__ASSIGNED TASK__: Return the data below unaltered, but strip out the pictures.

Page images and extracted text

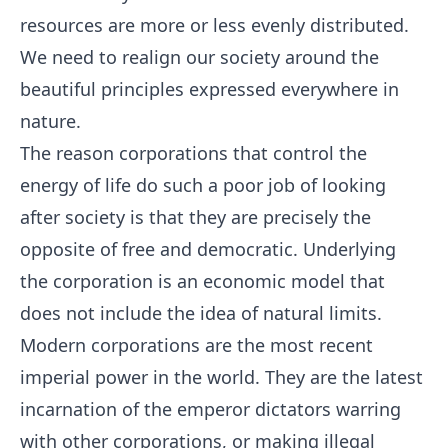
resources are more or less evenly distributed.
We need to realign our society around the
beautiful principles expressed everywhere in
nature.
The reason corporations that control the
energy of life do such a poor job of looking
after society is that they are precisely the
opposite of free and democratic. Underlying
the corporation is an economic model that
does not include the idea of natural limits.
Modern corporations are the most recent
imperial power in the world. They are the latest
incarnation of the emperor dictators warring
with other corporations, or making illegal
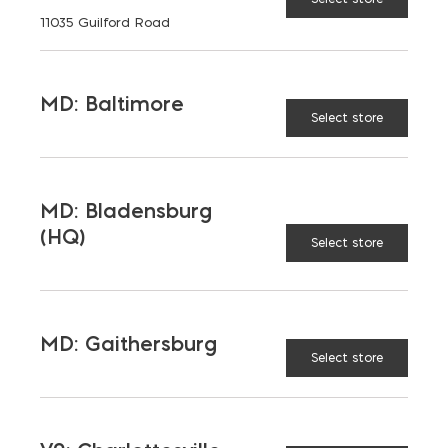
11035 Guilford Road
Aggregates
Concrete
Insulation
Masonry
MD: Baltimore
Select store
Outdoor Living
Steel
Tool and Accessories
MD: Bladensburg
(HQ)
Select store
OUR FAMILY
Bay Ready Mix
EM Block
MD: Gaithersburg
EM Steel
Gomoljak
Select store
Parker Block
Skyline Brick
About Ernest Maier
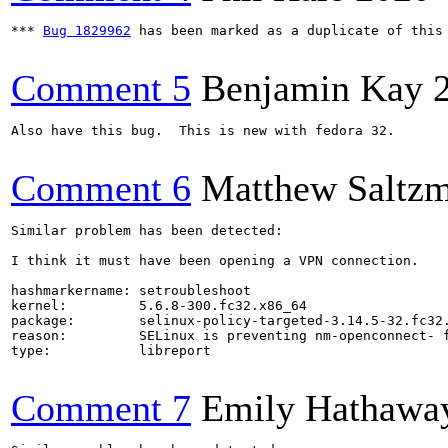
*** 
Bug 1829962
 has been marked as a duplicate of this 
Comment 5
Benjamin Kay
Also have this bug.  This is new with fedora 32.

Comment 6
Matthew Saltz
Similar problem has been detected:

I think it must have been opening a VPN connection.

hashmarkername: setroubleshoot

kernel:         5.6.8-300.fc32.x86_64

package:        selinux-policy-targeted-3.14.5-32.fc32.
reason:         SELinux is preventing nm-openconnect- f
type:           libreport

Comment 7
Emily Hathawa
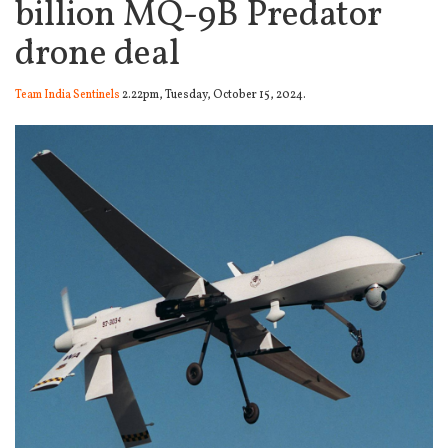
billion MQ-9B Predator
drone deal
Team India Sentinels
2.22pm, Tuesday, October 15, 2024.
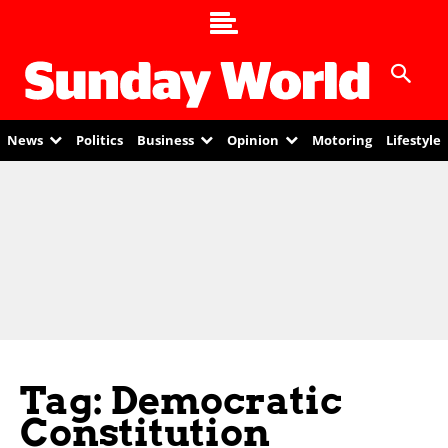
News
Politics
Business
Opinion
Motoring
Lifestyle
Tag: Democratic
Constitution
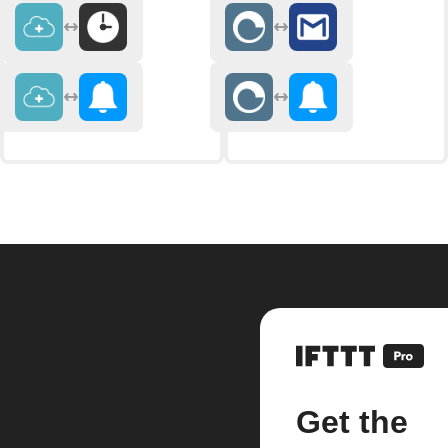
Get the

__SOLUTION FOR THIS EXERCISE__:
resources are more or less evenly distributed.
We need to realign our society around the
beautiful principles expressed everywhere in
nature.
The reason corporations that control the
energy of life do such a poor job of looking
after society is that they are precisely the
opposite of free and democratic. Underlying
the corporation is an economic model that
does not include the idea of natural limits.
Modern corporations are the most recent
imperial power in the world. They are the latest
incarnation of the emperor dictators warring
with other corporations, or making illegal
11035 Guilford Road
Aggregates
Concrete
Insulation
Masonry
MD: Baltimore
Select store
Outdoor Living
Steel
Tool and Accessories
MD: Bladensburg
(HQ)
Select store
OUR FAMILY
Bay Ready Mix
EM Block
MD: Gaithersburg
EM Steel
Gomoljak
Select store
Parker Block
Skyline Brick
About Ernest Maier
*** 
Bug 1829962
 has been marked as a duplicate of this 
Comment 5
Benjamin Kay
Also have this bug.  This is new with fedora 32.

Comment 6
Matthew Saltz
Similar problem has been detected:

I think it must have been opening a VPN connection.

hashmarkername: setroubleshoot

kernel:         5.6.8-300.fc32.x86_64

package:        selinux-policy-targeted-3.14.5-32.fc32.
reason:         SELinux is preventing nm-openconnect- f
type:           libreport

Comment 7
Emily Hathawa
billion MQ-9B Predator
drone deal
Team India Sentinels
2.22pm, Tuesday, October 15, 2024.
News
Politics
Business
Opinion
Motoring
Lifestyle
Tag: Democratic
Constitution
Get the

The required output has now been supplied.